Лева стянул с себя свитер и подошел к окну. За окном было так же классно, как и утром. Он приложил ладонь к ледяному стеклу, отдернул руку и, закрыв глаза, подул на подтаявший отпечаток. Перед глазами возник розовый махровый пояс с вышитой буквой «Ю». На нем висели насаженные по кругу листья папоротника. Листья раздвинулись и… Он открыл глаза. Отпечаток на стекле уже начал затягиваться затейливой морозной вязью, и в какой-то момент ему показалось, что сквозь него проступают маленькие овальные пятна, отдаленно напоминающие следы детских ножек… Лев Георгиевич помотал головой, стряхивая оцепенение, и подумал:
«Полная херня… Муму какое-то…»
Он сжал пальцы вместе и, словно скребком, стер со стекла морозный узор. Все сошло, не оставив ни малейшего следа. Тогда он развернулся и бодрым шагом пошел к сыну — писать сочинение…
Загадка логарифма
Одиночество есть человек в квадрате…
Логарифм есть показатель степени, в которую необходимо возвести число, чтобы получить искомое число.
Человек есть корень квадратный из одиночества, логарифм которого равен двум.
Папа мой был учителем математики, так же как и дедушка. Но он до последнего дня продолжал преподавать не в нашей школе, ближайшей к дому, а в той самой, на Селезневской улице, где родился и вырос и в которой в свое время учился сам. Кстати, там он познакомился с моей мамой и, когда она впервые появилась у них в седьмом «А», испуганная, смешная, с двумя торчащими тугими косичками, он сразу пересел к ней за парту. Тогда еще были парты, такие тяжеленные деревянные чудовища с откидными досками, на которых обязательно было что-нибудь вырезано острым предметом. Мама тоже часто вспоминала те детские годы, рассматривая старые черно-белые фотографии их с папой класса, и рассказывала мне, как первый раз, преодолев щенячью робость, папа сунул ей под партой «Мишку на Севере». И конфета эта была не просто обычным «Мишкой», а раза в четыре больше, но с тем же рисунком и такая же по вкусу. А очки у мамы на фотографии тогда были совсем круглые, как велосипедные колеса, такие теперь не носит почти никто. А еще папа когда-то рассказал мне по секрету, что первый раз он поцеловал маму в девятом классе, после уроков, в раздевалке, когда они там случайно остались совсем одни.

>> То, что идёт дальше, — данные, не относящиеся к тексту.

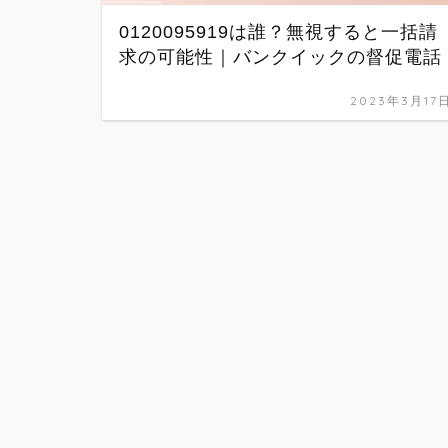
0120095919は誰？無視すると一括請
求の可能性｜バンクイックの督促電話
2023年3月17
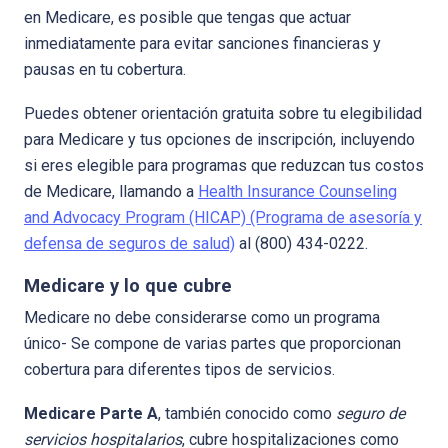
en Medicare, es posible que tengas que actuar
inmediatamente para evitar sanciones financieras y
pausas en tu cobertura.
Puedes obtener orientación gratuita sobre tu elegibilidad
para Medicare y tus opciones de inscripción, incluyendo
si eres elegible para programas que reduzcan tus costos
de Medicare, llamando a
Health Insurance Counseling
and Advocacy Program (HICAP) (Programa de asesoría y
defensa de seguros de salud)
al (800) 434-0222.
Medicare y lo que cubre
Medicare no debe considerarse como un programa
único- Se compone de varias partes que proporcionan
cobertura para diferentes tipos de servicios.
Medicare Parte A
, también conocido como
seguro de
servicios hospitalarios
, cubre hospitalizaciones como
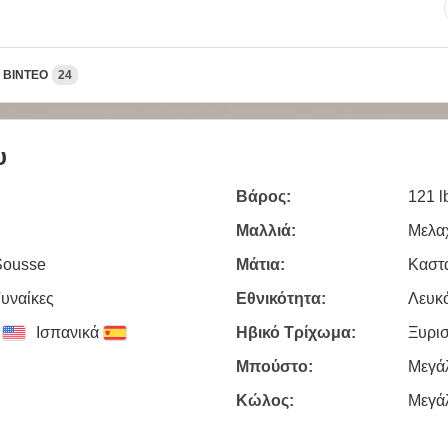
ΒΊΝΤΕΟ
24
υ
Βάρος:
121 l
Μαλλιά:
Μελα
 Sousse
Μάτια:
Καστ
Γυναίκες
Εθνικότητα:
Λευκ
Ισπανικά
Ηβικό Τρίχωμα:
Ξυρι
Μπούστο:
Μεγά
Κώλος:
Μεγά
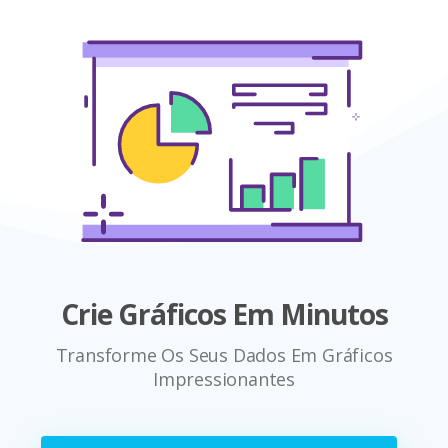
Crie Gráficos Em Minutos
Transforme Os Seus Dados Em Gráficos
Impressionantes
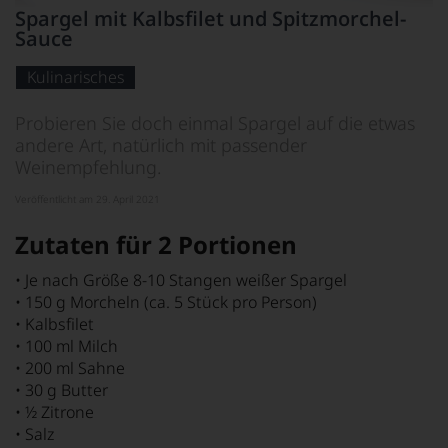
Dieses
Spargel mit Kalbsfilet und Spitzmorchel-
Bild
Sauce
wurde
mithilfe
von
Kulinarisches
KI
verändert.
Probieren Sie doch einmal Spargel auf die etwas
andere Art, natürlich mit passender
Weinempfehlung.
Veröffentlicht am 29. April 2021
Zutaten für 2 Portionen
• Je nach Größe 8-10 Stangen weißer Spargel
• 150 g Morcheln (ca. 5 Stück pro Person)
• Kalbsfilet
• 100 ml Milch
• 200 ml Sahne
• 30 g Butter
• ½ Zitrone
• Salz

Поцеловал и сказал о своей любви, там же, в раздевалке. Мама никогда не признавалась в этом, а только смеялась и говорила: «Ну, правда же, не помню ничего подобного. В девятом классе я не могла еще с папой целоваться, по-моему, это произошло на выпускном вечере, и то, потому что нам разрешили яблочный сидр, по одной бутылке на двенадцать выпускников…»
— Нет, — тоже смеялся потом папа, окончательно рассекретив дату маминого грехопадения, — я настаиваю на этом, как математик, в этот день мы проходили логарифмы, и у меня это событие отложилось в памяти одновременно с фактом поцелуя…

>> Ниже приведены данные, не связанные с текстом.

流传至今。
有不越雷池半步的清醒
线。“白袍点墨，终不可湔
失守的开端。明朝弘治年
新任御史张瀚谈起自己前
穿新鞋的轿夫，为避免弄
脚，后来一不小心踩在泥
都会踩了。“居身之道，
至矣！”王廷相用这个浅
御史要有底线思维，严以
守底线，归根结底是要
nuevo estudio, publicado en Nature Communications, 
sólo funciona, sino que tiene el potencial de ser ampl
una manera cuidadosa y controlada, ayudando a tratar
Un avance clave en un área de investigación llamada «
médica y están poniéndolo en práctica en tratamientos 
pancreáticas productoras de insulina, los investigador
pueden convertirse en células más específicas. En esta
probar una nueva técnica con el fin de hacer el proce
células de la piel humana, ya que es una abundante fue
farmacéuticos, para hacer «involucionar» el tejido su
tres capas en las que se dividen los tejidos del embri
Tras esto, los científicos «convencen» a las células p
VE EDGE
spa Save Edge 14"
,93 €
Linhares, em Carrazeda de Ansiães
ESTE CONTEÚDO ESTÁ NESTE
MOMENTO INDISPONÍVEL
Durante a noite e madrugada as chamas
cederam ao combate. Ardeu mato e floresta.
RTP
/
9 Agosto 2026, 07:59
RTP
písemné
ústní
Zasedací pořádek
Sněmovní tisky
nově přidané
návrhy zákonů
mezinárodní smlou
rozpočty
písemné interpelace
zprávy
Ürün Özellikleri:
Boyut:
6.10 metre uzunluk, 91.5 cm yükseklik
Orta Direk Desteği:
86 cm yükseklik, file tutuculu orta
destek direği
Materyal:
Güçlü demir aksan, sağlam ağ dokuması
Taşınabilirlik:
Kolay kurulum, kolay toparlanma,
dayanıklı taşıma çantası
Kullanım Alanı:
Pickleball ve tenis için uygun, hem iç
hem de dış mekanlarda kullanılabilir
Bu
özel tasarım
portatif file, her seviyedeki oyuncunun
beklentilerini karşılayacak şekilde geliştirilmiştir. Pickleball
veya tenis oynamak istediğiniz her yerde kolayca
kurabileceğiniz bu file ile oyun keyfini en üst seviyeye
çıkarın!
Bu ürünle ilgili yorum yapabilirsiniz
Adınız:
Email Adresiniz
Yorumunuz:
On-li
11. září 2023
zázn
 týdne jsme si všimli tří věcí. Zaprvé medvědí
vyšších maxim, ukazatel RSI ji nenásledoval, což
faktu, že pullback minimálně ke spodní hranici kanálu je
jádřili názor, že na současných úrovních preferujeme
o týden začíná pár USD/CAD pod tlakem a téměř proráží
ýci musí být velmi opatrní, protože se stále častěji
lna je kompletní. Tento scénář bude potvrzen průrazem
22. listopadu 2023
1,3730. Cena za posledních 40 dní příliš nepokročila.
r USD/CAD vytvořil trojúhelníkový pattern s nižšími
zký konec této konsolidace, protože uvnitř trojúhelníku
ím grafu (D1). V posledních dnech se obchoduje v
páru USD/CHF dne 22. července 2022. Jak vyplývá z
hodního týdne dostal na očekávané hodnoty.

Математика мне тоже очень нравилась, как деду и отцу, и я знал, что деться мне от нее некуда, вместе со всеми ее загадочными поначалу биссектрисами, гипотенузами и логарифмами. Последние мне представлялись всегда в виде морских коньков, гордых по характеру и совершенных по виду, плывущих всегда стоя и обязательно боком вперед.

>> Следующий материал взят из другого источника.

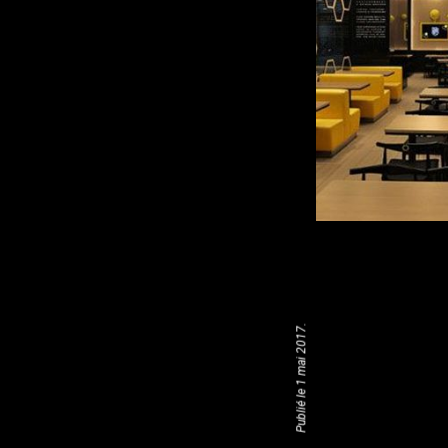
Publié le 1 mai 2017.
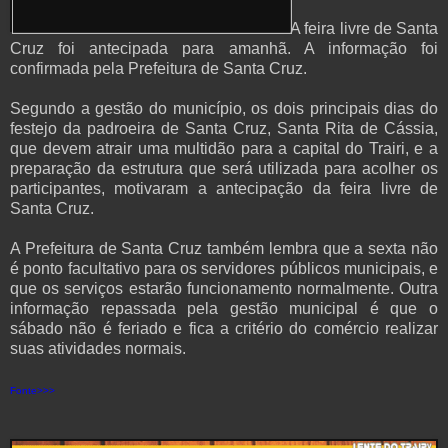
A feira livre de Santa
Cruz foi antecipada para amanhã. A informação foi
confirmada pela Prefeitura de Santa Cruz.
Segundo a gestão do município, os dois principais dias do
festejo da padroeira de Santa Cruz, Santa Rita de Cássia,
que devem atrair uma multidão para a capital do Trairi, e a
preparação da estrutura que será utilizada para acolher os
participantes, motivaram a antecipação da feira livre de
Santa Cruz.
A Prefeitura de Santa Cruz também lembra que a sexta não
é ponto facultativo para os servidores públicos municipais, e
que os serviços estarão funcionamento normalmente. Outra
informação repassada pela gestão municipal é que o
sábado não é feriado e fica a critério do comércio realizar
suas atividades normais.
Fonte>>>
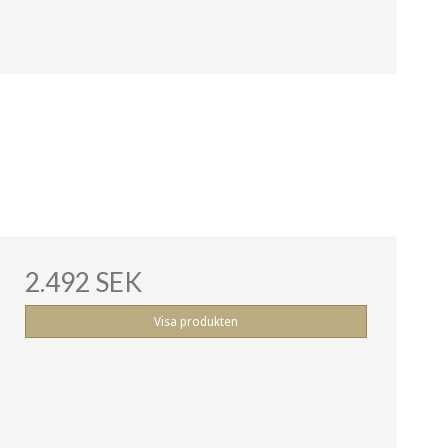
2.492 SEK
Visa produkten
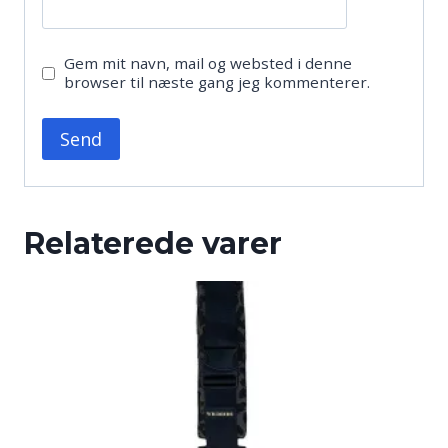
Gem mit navn, mail og websted i denne
browser til næste gang jeg kommenterer.
Relaterede varer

Новенькая, Варя Валеева, появилась у нас в седьмом «А» не с первого сентября, а в середине месяца, когда вовсю уже шли занятия. До этого семья ее жила в Казани, откуда отец перевез их сюда, в Москву, получив высокое назначение в правительство. Там, в Татарии, он тоже был кем-то большим, какой-то шишкой, и мы все удивились, что дочка его попала к нам, в обычную, а не в специальную школу для начальниковых детей. К этому времени ребята уже успели передружиться по новой, с учетом летнего повзросления, и составы внутриклассных компаний несколько изменились. Я, честно говоря, не примыкал ни к одному из кружков, но все равно знал, что ребята ко мне относятся отлично и девчонки тоже. Особенно, девчонки, и тому были свои причины: я никогда не занудствовал и всегда старался быть со всеми ровным и приветливым, не выделяя особо ни одну из них. Ребята, я знаю, это тоже во мне ценили, но в отличие от девчонок не слишком принимали во внимание свойственную мне природную галантность. Просто не могли еще, наверное, просечь особый стиль моего логарифма. И кроме того, они не могли не отмечать постоянно, несмотря даже на такой незрелый и насмешный возраст, моей искренней любви к математике. Искренней и ставшей впоследствии для многих из них тоже заразительной.